Aim of the task: Print exactly, and only, the lines running from the line containing "Box the intercom speaker at (1056, 283)." through the end of the records below.

Dataset entries:
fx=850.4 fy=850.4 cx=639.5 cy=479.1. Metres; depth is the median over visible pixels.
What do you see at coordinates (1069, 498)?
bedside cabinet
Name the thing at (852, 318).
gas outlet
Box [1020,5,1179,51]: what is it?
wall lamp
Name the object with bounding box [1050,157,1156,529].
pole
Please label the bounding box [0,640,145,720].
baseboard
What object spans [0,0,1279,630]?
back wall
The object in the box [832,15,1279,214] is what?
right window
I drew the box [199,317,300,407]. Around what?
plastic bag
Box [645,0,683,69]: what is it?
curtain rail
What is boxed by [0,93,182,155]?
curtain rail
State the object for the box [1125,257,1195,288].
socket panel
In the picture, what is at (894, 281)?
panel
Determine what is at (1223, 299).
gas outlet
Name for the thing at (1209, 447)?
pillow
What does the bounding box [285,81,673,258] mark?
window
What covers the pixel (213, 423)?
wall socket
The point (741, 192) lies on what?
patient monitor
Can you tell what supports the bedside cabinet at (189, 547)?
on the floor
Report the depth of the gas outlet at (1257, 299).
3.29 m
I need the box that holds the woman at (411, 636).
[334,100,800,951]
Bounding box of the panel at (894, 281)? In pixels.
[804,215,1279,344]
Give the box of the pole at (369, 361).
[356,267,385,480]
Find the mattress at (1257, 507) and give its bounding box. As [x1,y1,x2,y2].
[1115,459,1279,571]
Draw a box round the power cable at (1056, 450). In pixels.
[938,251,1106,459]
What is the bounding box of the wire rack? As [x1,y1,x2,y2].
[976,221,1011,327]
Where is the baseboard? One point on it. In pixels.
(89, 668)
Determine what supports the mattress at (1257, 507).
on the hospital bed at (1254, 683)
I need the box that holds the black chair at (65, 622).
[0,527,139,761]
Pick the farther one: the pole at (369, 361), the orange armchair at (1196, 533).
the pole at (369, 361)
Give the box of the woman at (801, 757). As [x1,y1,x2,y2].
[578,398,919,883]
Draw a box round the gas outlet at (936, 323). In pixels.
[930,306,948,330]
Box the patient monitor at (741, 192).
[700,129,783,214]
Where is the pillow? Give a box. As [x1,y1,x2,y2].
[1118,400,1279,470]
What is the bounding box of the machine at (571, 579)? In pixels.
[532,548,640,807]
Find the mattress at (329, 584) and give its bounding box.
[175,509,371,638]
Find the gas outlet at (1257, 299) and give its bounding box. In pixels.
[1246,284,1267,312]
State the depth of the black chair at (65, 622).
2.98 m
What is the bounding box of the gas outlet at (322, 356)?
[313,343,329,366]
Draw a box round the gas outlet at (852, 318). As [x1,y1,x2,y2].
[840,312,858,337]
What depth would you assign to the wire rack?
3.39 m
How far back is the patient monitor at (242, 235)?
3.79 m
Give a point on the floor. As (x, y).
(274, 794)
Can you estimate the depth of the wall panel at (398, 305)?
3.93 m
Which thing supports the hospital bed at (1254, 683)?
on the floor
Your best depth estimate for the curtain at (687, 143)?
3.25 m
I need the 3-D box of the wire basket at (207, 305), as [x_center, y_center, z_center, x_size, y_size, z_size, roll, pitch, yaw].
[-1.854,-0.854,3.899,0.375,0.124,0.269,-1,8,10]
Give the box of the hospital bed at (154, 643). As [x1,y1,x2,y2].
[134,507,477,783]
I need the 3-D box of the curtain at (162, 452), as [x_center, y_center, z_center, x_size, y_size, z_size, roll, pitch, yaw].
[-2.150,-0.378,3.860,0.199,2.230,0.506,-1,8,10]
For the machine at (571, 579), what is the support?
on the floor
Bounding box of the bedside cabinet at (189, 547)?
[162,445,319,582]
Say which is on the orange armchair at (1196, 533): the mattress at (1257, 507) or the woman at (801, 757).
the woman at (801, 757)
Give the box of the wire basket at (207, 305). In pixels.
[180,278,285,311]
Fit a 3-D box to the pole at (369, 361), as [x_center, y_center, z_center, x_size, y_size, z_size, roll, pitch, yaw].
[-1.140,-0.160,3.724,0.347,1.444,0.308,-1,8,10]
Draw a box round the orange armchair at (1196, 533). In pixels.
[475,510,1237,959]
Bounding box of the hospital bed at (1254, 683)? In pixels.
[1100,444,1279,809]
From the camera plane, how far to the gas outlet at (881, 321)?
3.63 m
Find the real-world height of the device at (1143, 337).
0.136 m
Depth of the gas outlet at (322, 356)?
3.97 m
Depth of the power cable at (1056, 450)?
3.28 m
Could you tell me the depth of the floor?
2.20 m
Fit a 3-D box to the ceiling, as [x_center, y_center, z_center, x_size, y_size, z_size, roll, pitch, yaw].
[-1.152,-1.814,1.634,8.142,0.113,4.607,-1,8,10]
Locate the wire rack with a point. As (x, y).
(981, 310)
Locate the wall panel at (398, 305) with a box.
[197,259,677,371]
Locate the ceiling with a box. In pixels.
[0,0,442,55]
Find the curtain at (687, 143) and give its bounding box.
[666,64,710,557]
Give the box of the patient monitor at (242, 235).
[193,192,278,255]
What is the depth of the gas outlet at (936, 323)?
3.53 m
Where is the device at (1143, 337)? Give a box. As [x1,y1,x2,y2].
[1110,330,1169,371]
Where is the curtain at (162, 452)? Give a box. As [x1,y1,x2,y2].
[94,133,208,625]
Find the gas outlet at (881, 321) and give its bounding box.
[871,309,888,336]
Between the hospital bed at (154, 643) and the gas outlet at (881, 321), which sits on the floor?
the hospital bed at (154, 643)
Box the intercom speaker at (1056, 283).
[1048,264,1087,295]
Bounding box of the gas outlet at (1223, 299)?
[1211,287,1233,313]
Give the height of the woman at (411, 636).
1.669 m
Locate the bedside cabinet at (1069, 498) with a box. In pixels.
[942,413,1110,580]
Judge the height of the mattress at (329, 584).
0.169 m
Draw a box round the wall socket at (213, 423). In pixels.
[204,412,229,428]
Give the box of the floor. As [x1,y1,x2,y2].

Response to the task:
Box the intercom speaker at (1056, 283).
[1048,264,1087,295]
Bounding box of the gas outlet at (1223, 299)?
[1211,287,1233,313]
Give the height of the woman at (411, 636).
1.669 m
Locate the bedside cabinet at (1069, 498) with a box. In pixels.
[942,413,1110,580]
Judge the height of the mattress at (329, 584).
0.169 m
Draw a box round the wall socket at (213, 423). In pixels.
[204,412,229,428]
Give the box of the floor. As [x1,y1,x2,y2].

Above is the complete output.